Assignment
Would you transcribe the entries below word for word, omitting all images?

Provided records
BEGIN
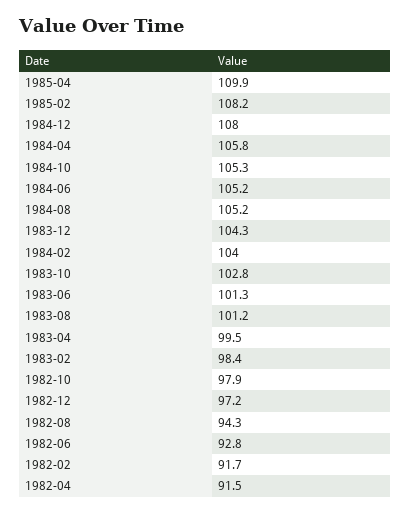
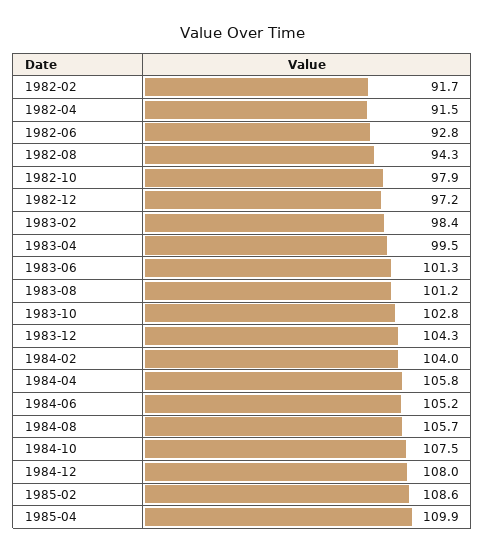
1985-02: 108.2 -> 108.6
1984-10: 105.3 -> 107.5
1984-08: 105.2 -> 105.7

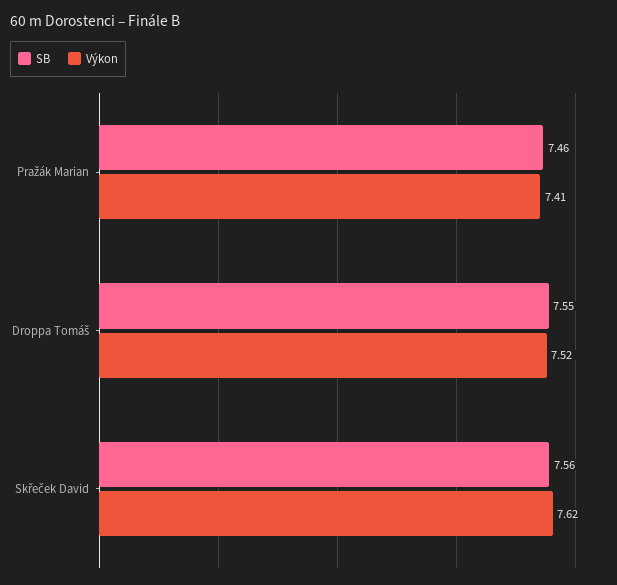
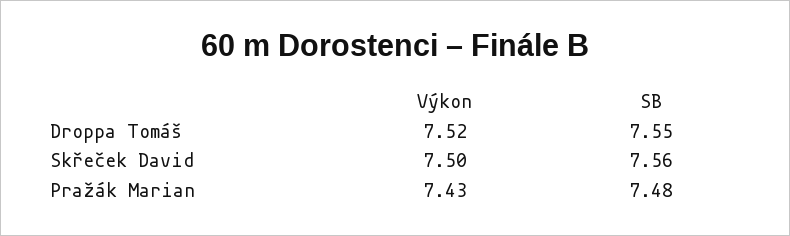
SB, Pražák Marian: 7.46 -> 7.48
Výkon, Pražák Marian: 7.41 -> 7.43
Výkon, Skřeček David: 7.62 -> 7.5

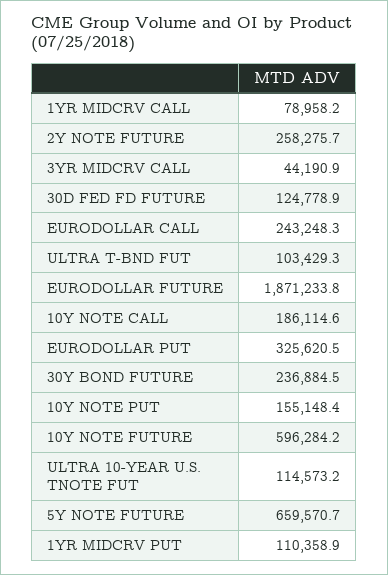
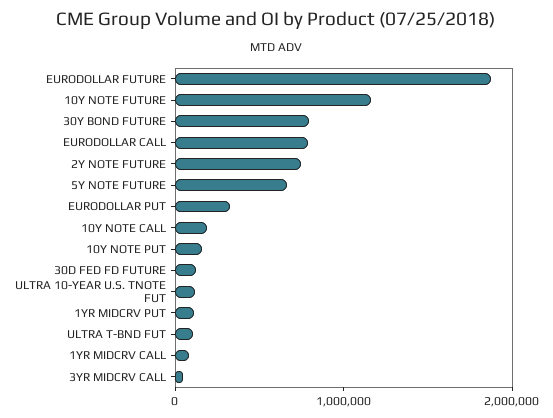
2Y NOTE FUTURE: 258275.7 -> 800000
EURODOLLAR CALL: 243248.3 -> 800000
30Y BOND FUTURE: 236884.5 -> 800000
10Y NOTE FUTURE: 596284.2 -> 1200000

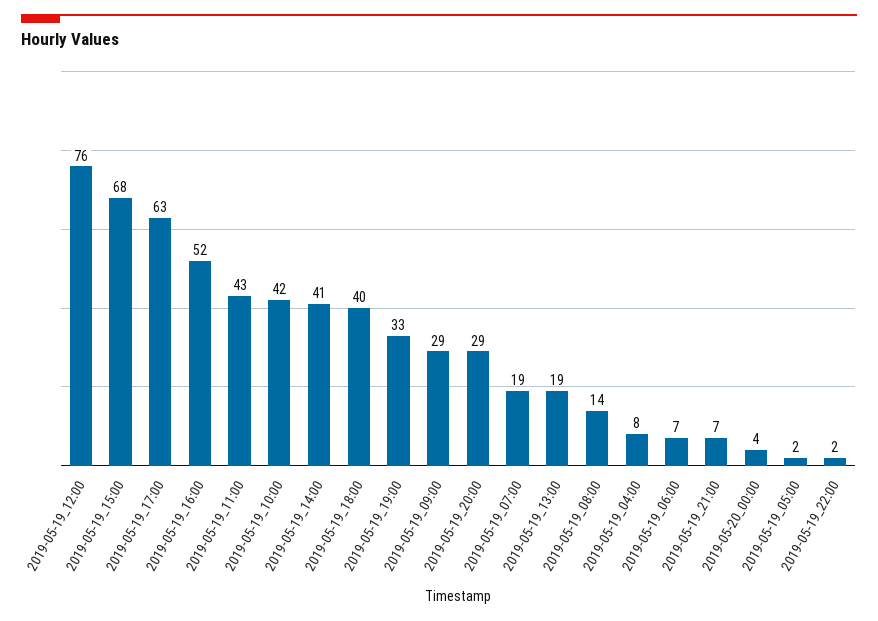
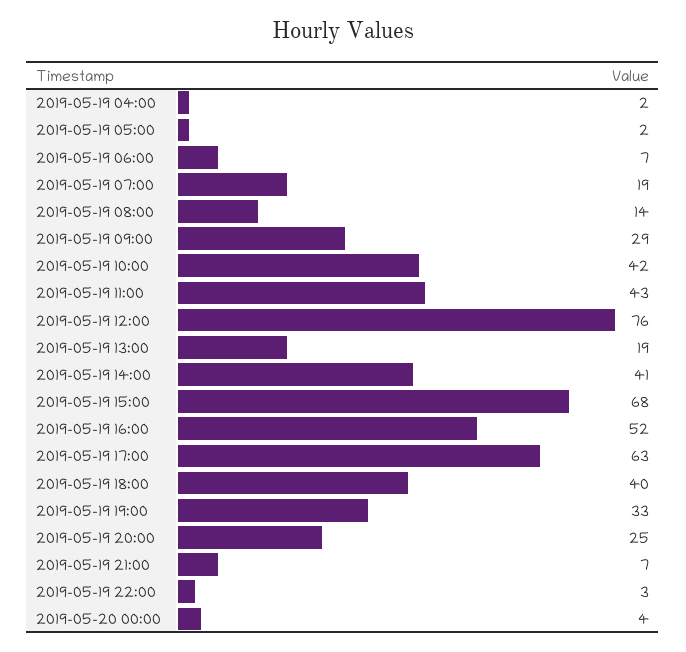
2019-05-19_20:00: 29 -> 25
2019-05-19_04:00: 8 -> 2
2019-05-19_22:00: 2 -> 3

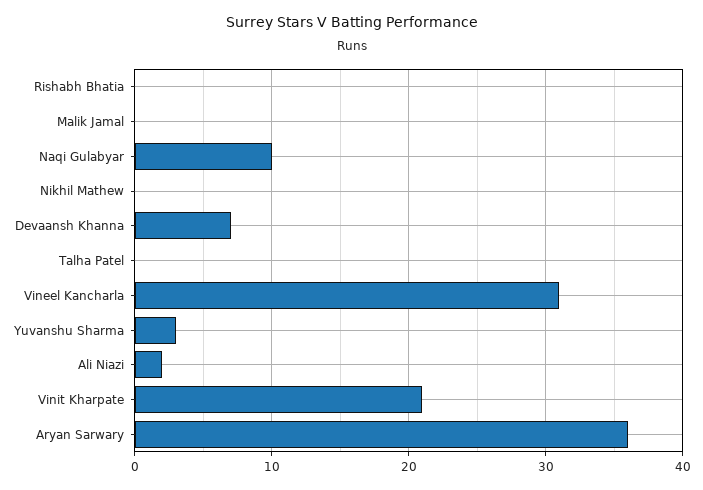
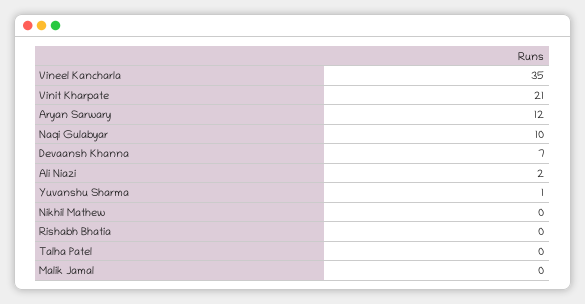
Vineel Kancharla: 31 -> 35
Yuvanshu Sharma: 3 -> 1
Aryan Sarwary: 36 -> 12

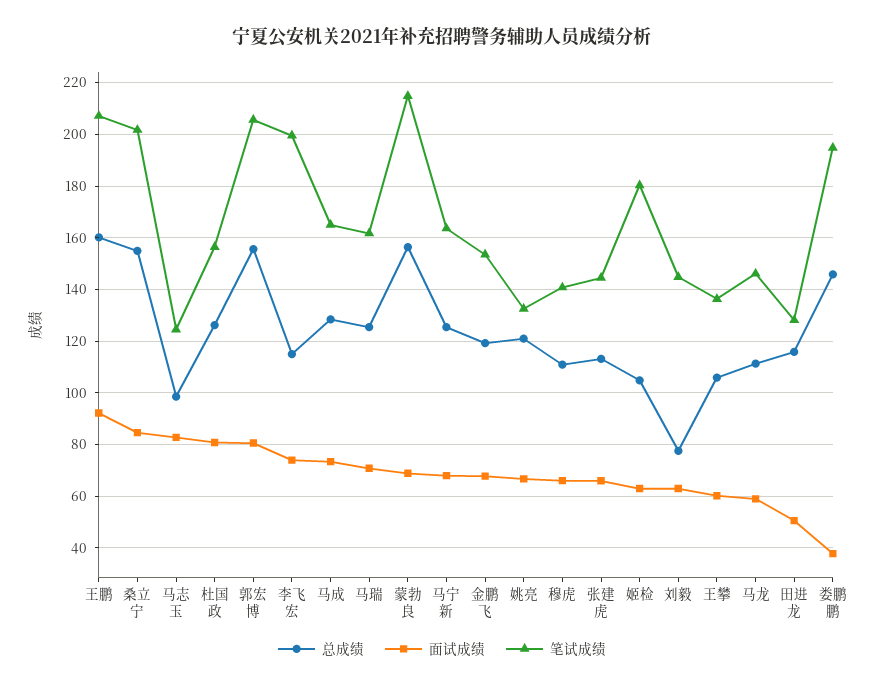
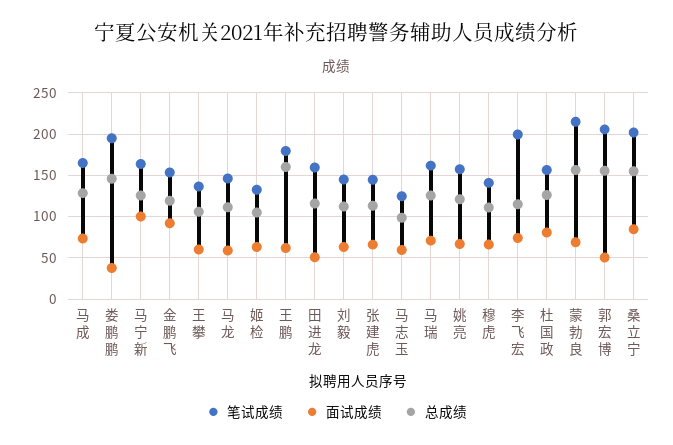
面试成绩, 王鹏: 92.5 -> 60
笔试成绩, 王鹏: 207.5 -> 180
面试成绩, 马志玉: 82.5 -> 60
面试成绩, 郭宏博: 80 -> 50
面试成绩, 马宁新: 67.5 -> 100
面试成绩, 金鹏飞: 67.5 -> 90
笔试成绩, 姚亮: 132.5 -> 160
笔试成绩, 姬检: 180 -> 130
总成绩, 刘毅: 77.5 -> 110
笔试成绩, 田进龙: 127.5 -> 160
END
Reply to the exercise
1985-02: 108.2 -> 108.6
1984-10: 105.3 -> 107.5
1984-08: 105.2 -> 105.7

SB, Pražák Marian: 7.46 -> 7.48
Výkon, Pražák Marian: 7.41 -> 7.43
Výkon, Skřeček David: 7.62 -> 7.5

2Y NOTE FUTURE: 258275.7 -> 800000
EURODOLLAR CALL: 243248.3 -> 800000
30Y BOND FUTURE: 236884.5 -> 800000
10Y NOTE FUTURE: 596284.2 -> 1200000

2019-05-19_20:00: 29 -> 25
2019-05-19_04:00: 8 -> 2
2019-05-19_22:00: 2 -> 3

Vineel Kancharla: 31 -> 35
Yuvanshu Sharma: 3 -> 1
Aryan Sarwary: 36 -> 12

面试成绩, 王鹏: 92.5 -> 60
笔试成绩, 王鹏: 207.5 -> 180
面试成绩, 马志玉: 82.5 -> 60
面试成绩, 郭宏博: 80 -> 50
面试成绩, 马宁新: 67.5 -> 100
面试成绩, 金鹏飞: 67.5 -> 90
笔试成绩, 姚亮: 132.5 -> 160
笔试成绩, 姬检: 180 -> 130
总成绩, 刘毅: 77.5 -> 110
笔试成绩, 田进龙: 127.5 -> 160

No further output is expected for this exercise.